China's inflation rose to its highest level in more than 11 years last month after devastating snow storms worsened food shortages, data reported yesterday showed, and analysts warned there might be sharper increases to come.
Consumer prices last month climbed 7.1 percent from the same month last year, driven by an 18.2 percent rise in food costs, the National Bureau of Statistics reported.
Economists warned that despite efforts to ease food shortages, prices could rise even faster this month because of higher wages, soaring costs for coal and other industrial materials and lingering storm effects.
This month's inflation "is likely to be much higher than 7 percent, and might even get close to double-digit levels," said Goldman Sachs economists Yu Song (宋宇) and Hong Liang (梁紅) in a report to clients.
High inflation could complicate Beijing's efforts to keep the fast-growing economy from overheating and add to pressure to let the exchange rate of its currency, the yuan, rise faster. China's economy grew 11.4 percent last year and is expected to expand by at least 9 percent this year.
Economists expect more interest rate increases this year to cool a boom in lending and investment. Authorities have raised rates repeatedly over the past two years to keep growth in check.
Letting the yuan rise faster against the US dollar could help to cut China's swollen trade surplus by making exports more expensive in foreign currency terms. That could ease a flood of export revenues flowing through the economy that are adding to pressure for prices to rise.
Analysts have boosted inflation forecasts for China since last month's storms that killed at least 107 people and destroyed crops across the south.
Deutsche Bank says inflation could rise as high as 8 percent for the first quarter. Lehman Brothers forecast price rises of up to 7.5 percent this month before the surge eases next month.
The storms, which began on Jan. 10 and lasted into this month, disrupted government efforts to ease shortages of pork, grain and other goods that are blamed for a food price spike that began in the middle of last year.
Snows paralyzed railways and trucking, disrupting shipments of meat and vegetables. In some snowbound cities, the price of scarce tomatoes, oranges and other goods in street markets doubled during the storms, news reports said. The price of coal for home heating rose by up to 75 percent.
Vegetable prices rose by 17.5 percent last month, compared with 9.5 percent in December.

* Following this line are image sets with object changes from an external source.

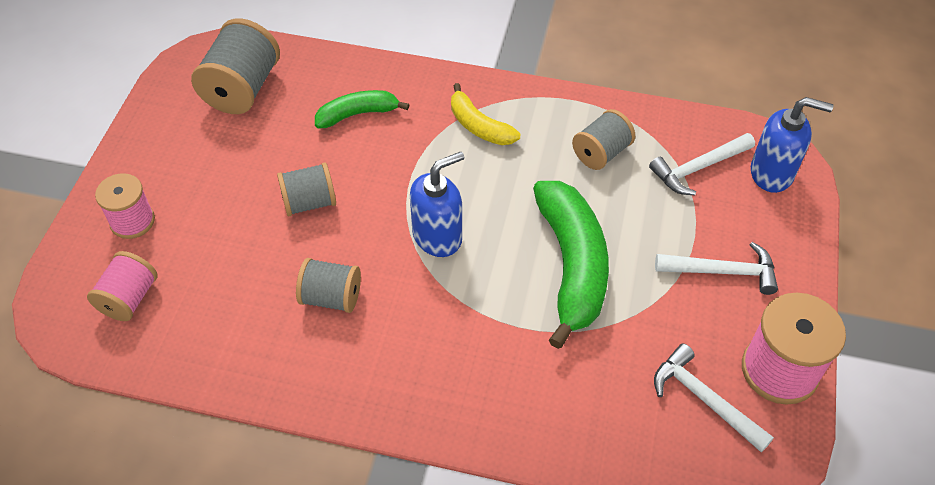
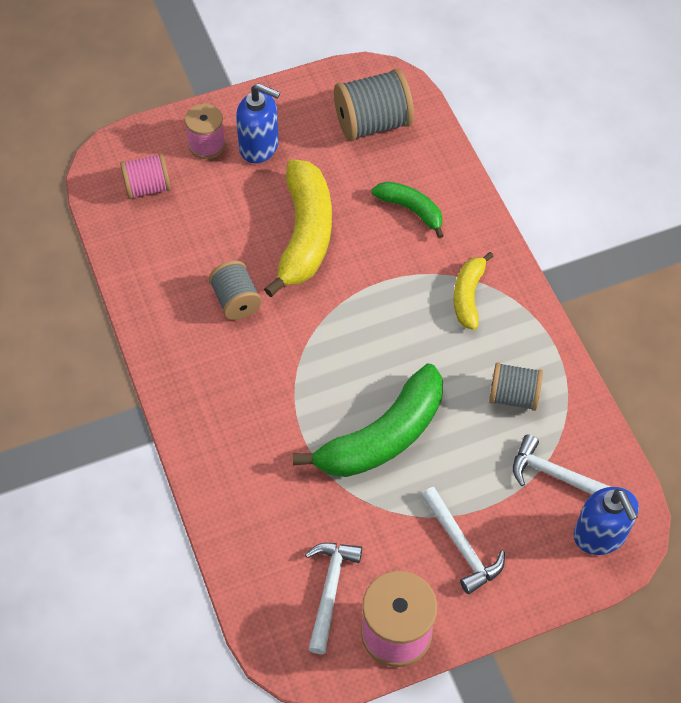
camera: 55 degrees right, 5 degrees up
(309, 202) = (305, 234): grey spool -> yellow banana
(438, 236) = (339, 333): blue soap dispenser -> blue soap dispenser (259, 147)

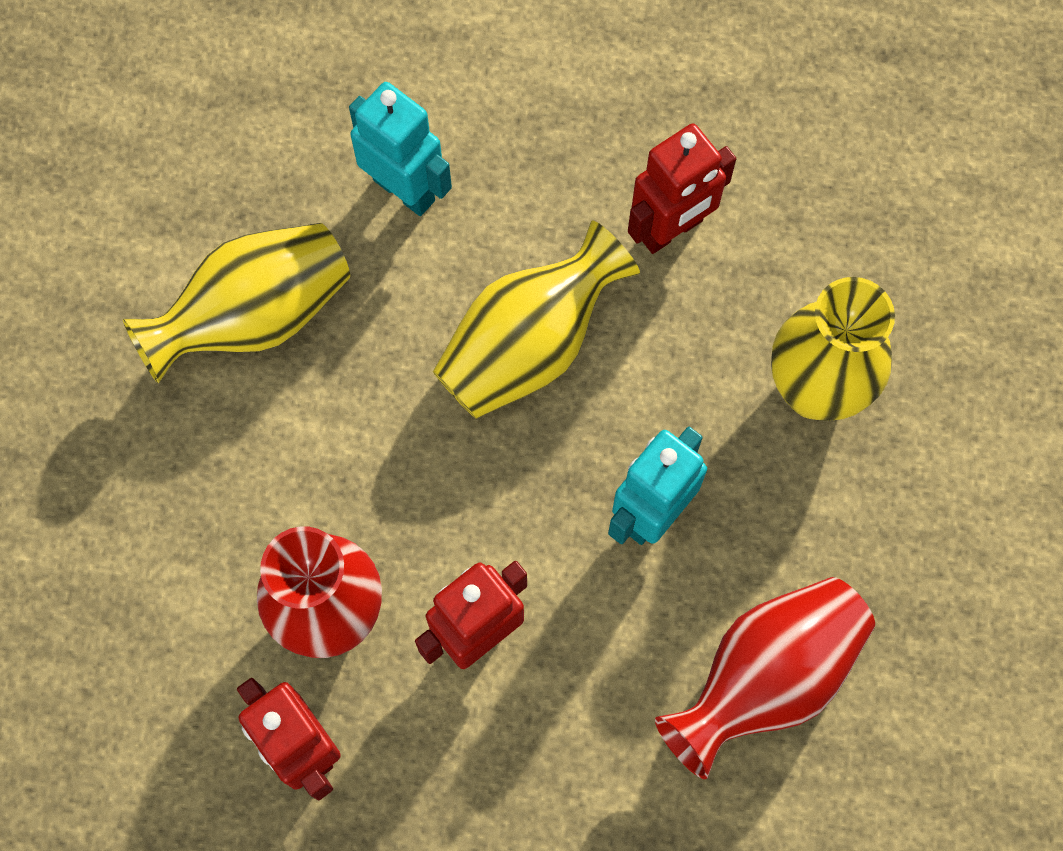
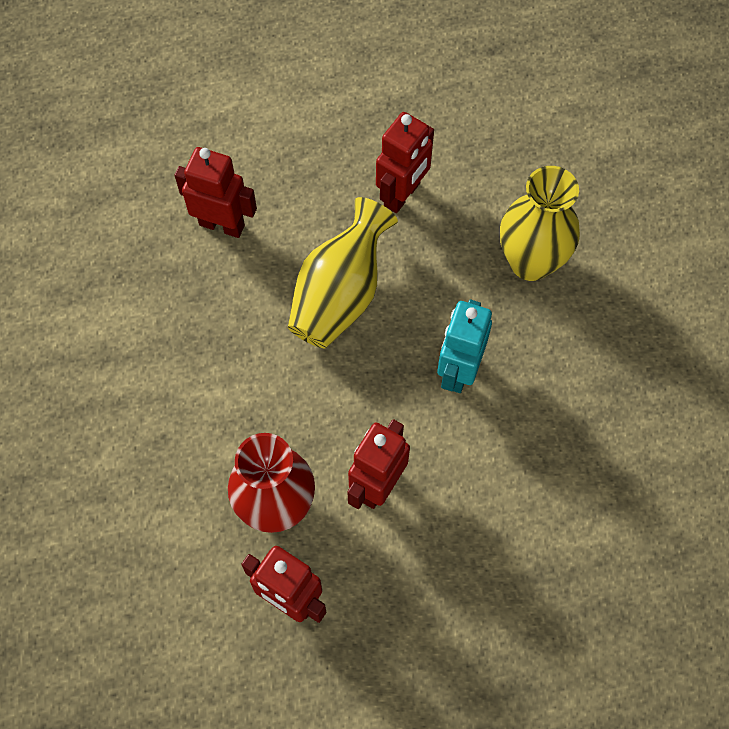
camera: 20 degrees left, 5 degrees down
(255, 317) = (154, 335): yellow vase -> none
(404, 189) = (222, 225): turquoise robot -> red robot
(765, 678) = (571, 448): red vase -> none

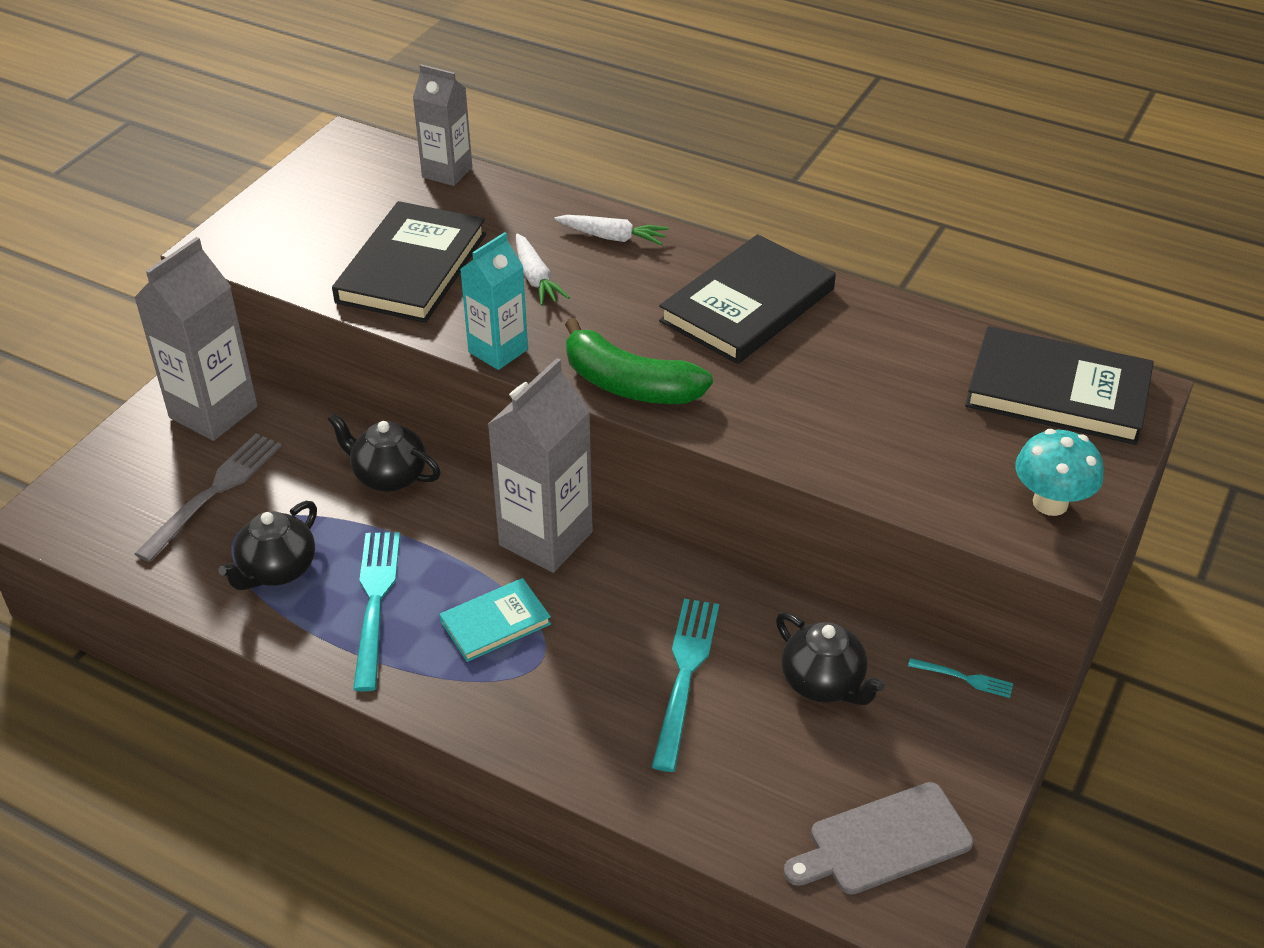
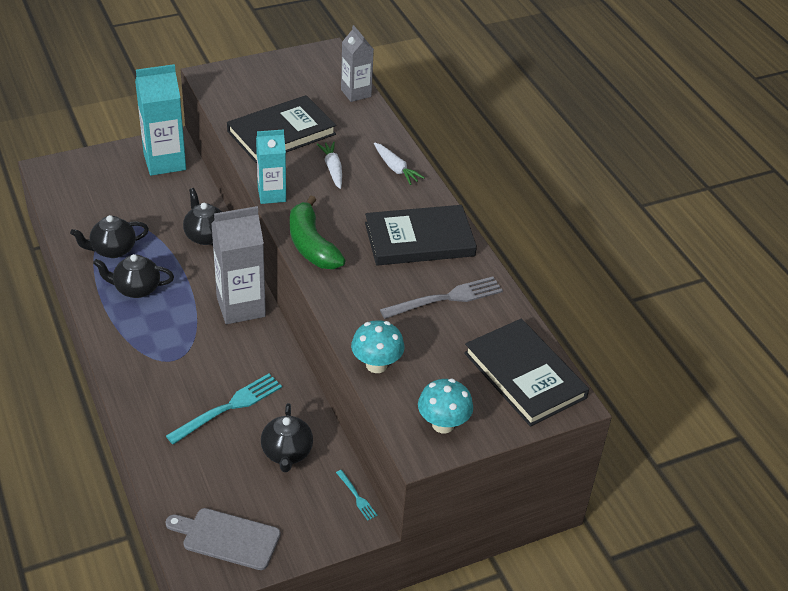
camera: 35 degrees right, 0 degrees up
(213, 412) = (164, 162): grey carton -> turquoise carton
(214, 492) = (126, 199): grey fork -> grey fork (446, 298)
(375, 601) = (136, 289): turquoise fork -> black teapot
(495, 623) = (175, 330): turquoise book -> none
(536, 278) = (332, 169): white carrot -> white carrot turned 150 degrees clockwise
(891, 482) = (376, 365): none -> turquoise mushroom

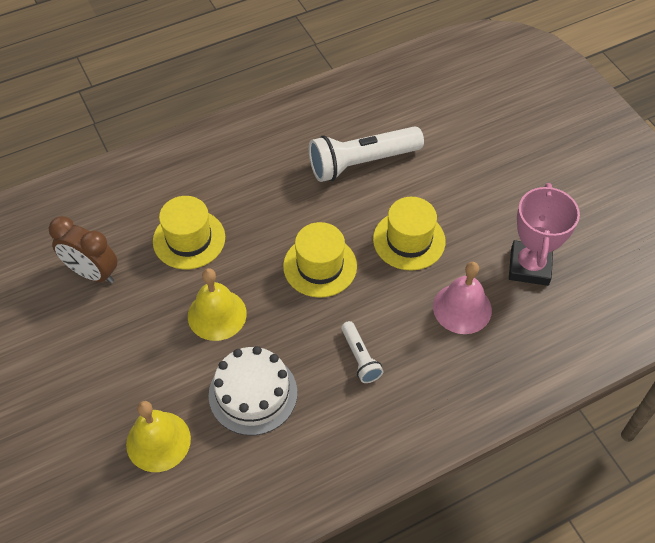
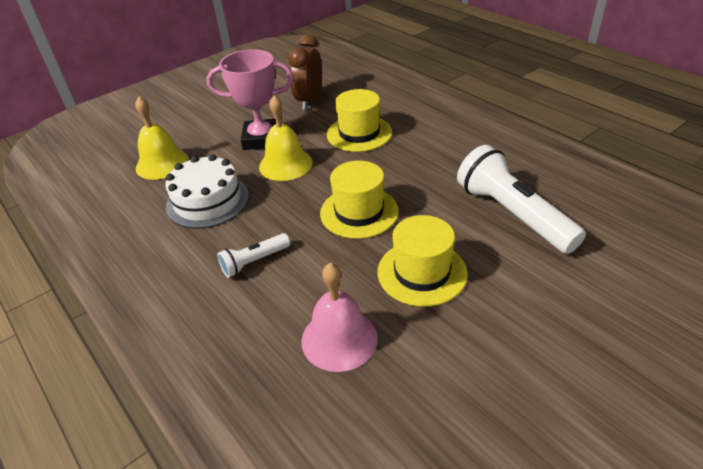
camera: 80 degrees right, 15 degrees down
(529, 266) = (433, 407): pink trophy -> pink trophy (261, 139)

Last month's consumer price rise was the highest since September 1996, Lehman Brothers said. December's rate was 6.5 percent, also driven mostly by food costs.
Other indicators showed China faces growing pressures that could push up prices.
China's producer price index rose by 6.1 percent last month, its highest rate in three years, because of high commodity prices and transportation disruptions blamed on the snow, the government said on Monday.
"Higher prices at the producer level could lead to rising consumer prices as producers might be pressured to increase prices of consumer products to offset rising costs," Xinhua news agency said.
Beijing imposed price controls on food last month and has frozen the price of gasoline and other basics since September. But economists warn that such measures could worsen shortages if they deter farmers and other producers from investing to increase output, which would bring down prices.
Analysts worry that sustained inflation might prompt Chinese exporters to raise prices, possibly fueling inflation abroad.
Wages in the Pearl River Delta near Hong Kong, the heart of China's export-driven manufacturing industries, have risen 13 percent over the same period last year as employers try to attract workers amid fears of a possible labor shortage, a China Daily survey showed yesterday.
Chinese exporters have been hurt by a 13 percent rise in the yuan against the US dollar over the past three years, which has raised the price of their goods abroad. Some small producers have closed, while others are trying to switch to more competitive products.